◆ **Kaynak Metin**

2003 yılında yine Laser Radial sınıfında Yunanistan'ın Selanik kentinde yapılan Balkan Şampiyonası'nda şampiyon olduktan sonra Çesme'de yapılan ve 98 sporcunun katıldığı Laser 4.7 Dünya Şampiyonası'nda şampiyon oldum.
2004 yılında Laser Radial sınıfında Hollanda'da Europa Cup yarıŞında genel sıralamada üçüncü, genclerde ise birinci oldum. Europa Cup, Avrupa Şampıyonası'na eş değer bir yarışma. Yine 2004 yılında Laser Radial Türkiye Şampiyonlugu var. 2004 yılında Federasyon'un düzenlediği bütün yarışlarda birinci oldum. İrlanda'da Laser Radial Avrupa Şampiyonusı'nda 217 sporcu arasında gençler yedincisi oldum. 2005'te Laser Standart'ta yarışmaya başladım. Bu sınıfta da Türkiye Şampiyonu oldum. Bu sınıfın diğer yarıştılarımdan farkı ise olimpik bir sınıf olması.
Şu an için olimpiyat için hazırlıklara devam ediyoruz.
Y.K. : Yelkende dünya şampiyonluguna kadar cıktın neler hissettin şampiyonlugu kazandıgında ?
O.D.: Emeğinin karşılığını almak gerçekten güzel bir duygu. İki sene önceden Dünya Şampiyonu olacağıma inanmış ve söylemiştim.
Dünya Şampiyonu olduğum sene Üniversite sınavına da katılacaktım. Üniversite sınavından sonra Balkan Şampıonası'na gittim, ardında Çeşme'de yarıştım.
Türkiye'de hangi branşta kaç dünya şampiyonu var? Böyle bir başarıya ulaşmak gurur verici. Ama belirtmek gerekirse büyük fedakarlıklar sonucu bu başarıyı elde edebildim.
Y.K. : Bundan sonraki hedeflerin nelerdir?
O.D.: En büyük hedefim 2008 Olimpiyatları'na katılmak. 2007 yılında başlayacak olan seçme yarışlarında ülke olarak barajı aşabilirsek bu hedefimi de gerçekleştirmek istiyorum.
Bu olmazsa 2012 Olimpiyatları için çabalaycağım. Olimpiyatlara katılmadan yelkeni bırakmak istemiyorum.
Yakın dönemdeki hedeflerime bakacak olursak önümüzdeki temmuz ayında Laser Radial Sınıfı'nın Dünya Şampiyonası var. İmkanım olursa ona katılmak istiyorum, çünkü yine büyük bir
başarı elde edebileceğime inanıyorum.

(Çıkarılan veri kayıtları)

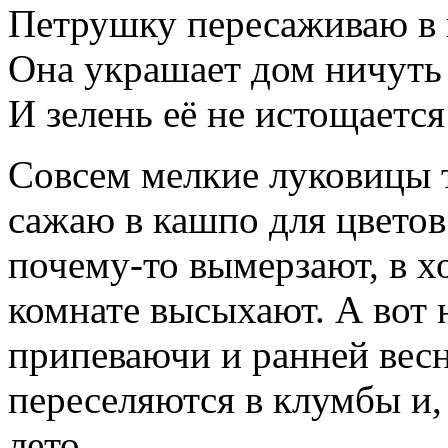
Петрушку пересаживаю в 
Она украшает дом ничуть
И зелень её не истощается
Совсем мелкие луковицы т
сажаю в кашпо для цветов
почему-то вымерзают, в х
комнате высыхают. А вот 
припеваючи и ранней весн
переселяются в клумбы и, 
лето.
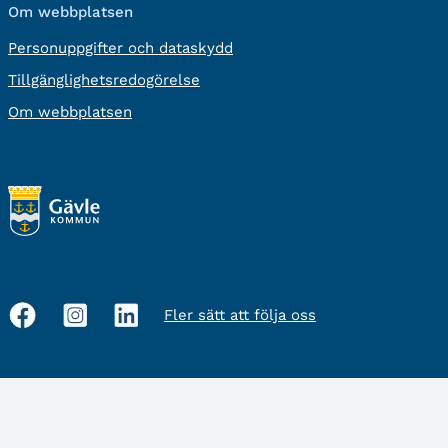
Om webbplatsen
Personuppgifter och dataskydd
Tillgänglighetsredogörelse
Om webbplatsen
Fler sätt att följa oss
Sociala
medier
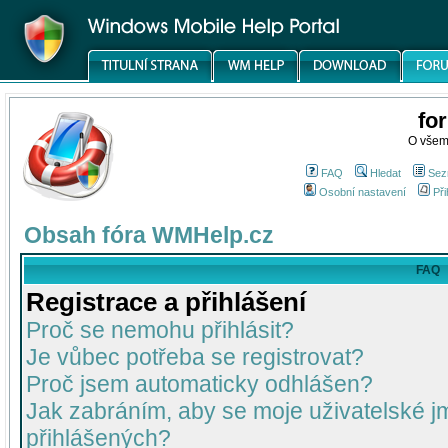
fo
O všem
FAQ
Hledat
Sez
Osobní nastavení
Při
Obsah fóra WMHelp.cz
FAQ
Registrace a přihlášení
Proč se nemohu přihlásit?
Je vůbec potřeba se registrovat?
Proč jsem automaticky odhlášen?
Jak zabráním, aby se moje uživatelské 
přihlášených?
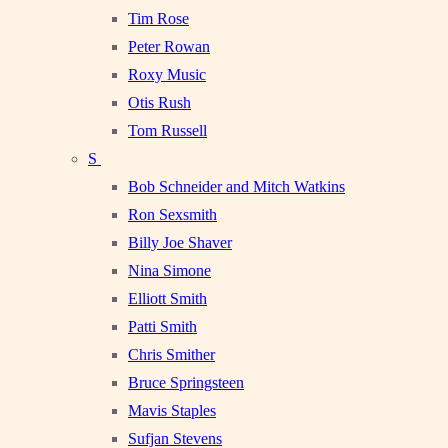
Tim Rose
Peter Rowan
Roxy Music
Otis Rush
Tom Russell
S
Bob Schneider and Mitch Watkins
Ron Sexsmith
Billy Joe Shaver
Nina Simone
Elliott Smith
Patti Smith
Chris Smither
Bruce Springsteen
Mavis Staples
Sufjan Stevens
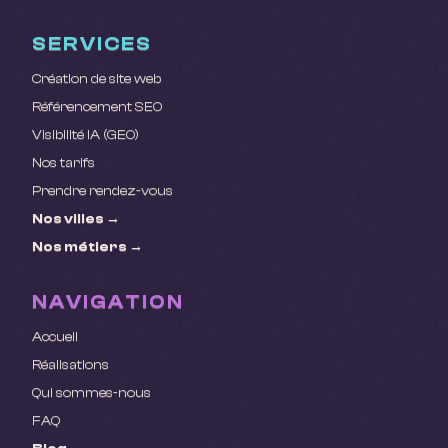
SERVICES
Création de site web
Référencement SEO
Visibilité IA (GEO)
Nos tarifs
Prendre rendez-vous
Nos villes →
Nos métiers →
NAVIGATION
Accueil
Réalisations
Qui sommes-nous
FAQ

◆ **Alıştırma Koşulları**
a. Yukarıdaki yelken söyleşisine göre aşağıdaki ifadelerin her biri doğru mu? Her ifadeye evet ya da hayır diye cevap verin ve karara dayanak olan sözleri metinden aynen alıntılayın.
(i) Konuşan sporcu 2005'te Laser Standart'ta yarışmaya başlamıştır.
(ii) Sporcunun en büyük hedefi 2012 Olimpiyatları'na katılmaktır.
(iii) Sporcu, olimpiyatlara katılmadan yelkeni bırakmak istemektedir.
b. Yelken söyleşisindeki "Emeğinin karşılığını almak gerçekten güzel bir duygu." cümlesini İngilizceye çevirin.
c. Yelken söyleşisini kaldığı yerden devam ettirin.

◆ **Çözülmüş Görevler**
a.
(i) Evet: "2005'te Laser Standart'ta yarışmaya başladım."
(ii) Hayır: "En büyük hedefim 2008 Olimpiyatları'na katılmak."
(iii) Hayır: "Olimpiyatlara katılmadan yelkeni bırakmak istemiyorum."

b. Getting the reward for your effort is a truly wonderful feeling.

c.
Y.K. : Kulubümüz sence yeterince yelkene destek çıkıyor mu? Eksiklikler neler ?
O.D. : Karşıyaka gelen sporculara tekne ve yelken donaımını şube olarak sağlamakta. Bu önemli bir destek. Gelen sporcu sadece kıyafetlerini alıyor.
Bölgemizdeki Çeşme, Foça gibi diğer kulüplerde yelkenciler herşeylerini kendileri alıyor. Türkiye'de sporcu kalitesi olarak en iyi takım biziz diyebilirin.
Fakat sadece bizde değil ülkemizde yelken sporu için sponsorluk kavramı konusunda büyük eksiklikler var. Bize yapılan harcamalar vergiden düşülüyor ama yine de sponsor olmak için şirketler düşünüyor.
Oysa elde edilen başarılar ortada, kendileri için çok büyük bir tanıtım şansı da olabilir sponsorluk.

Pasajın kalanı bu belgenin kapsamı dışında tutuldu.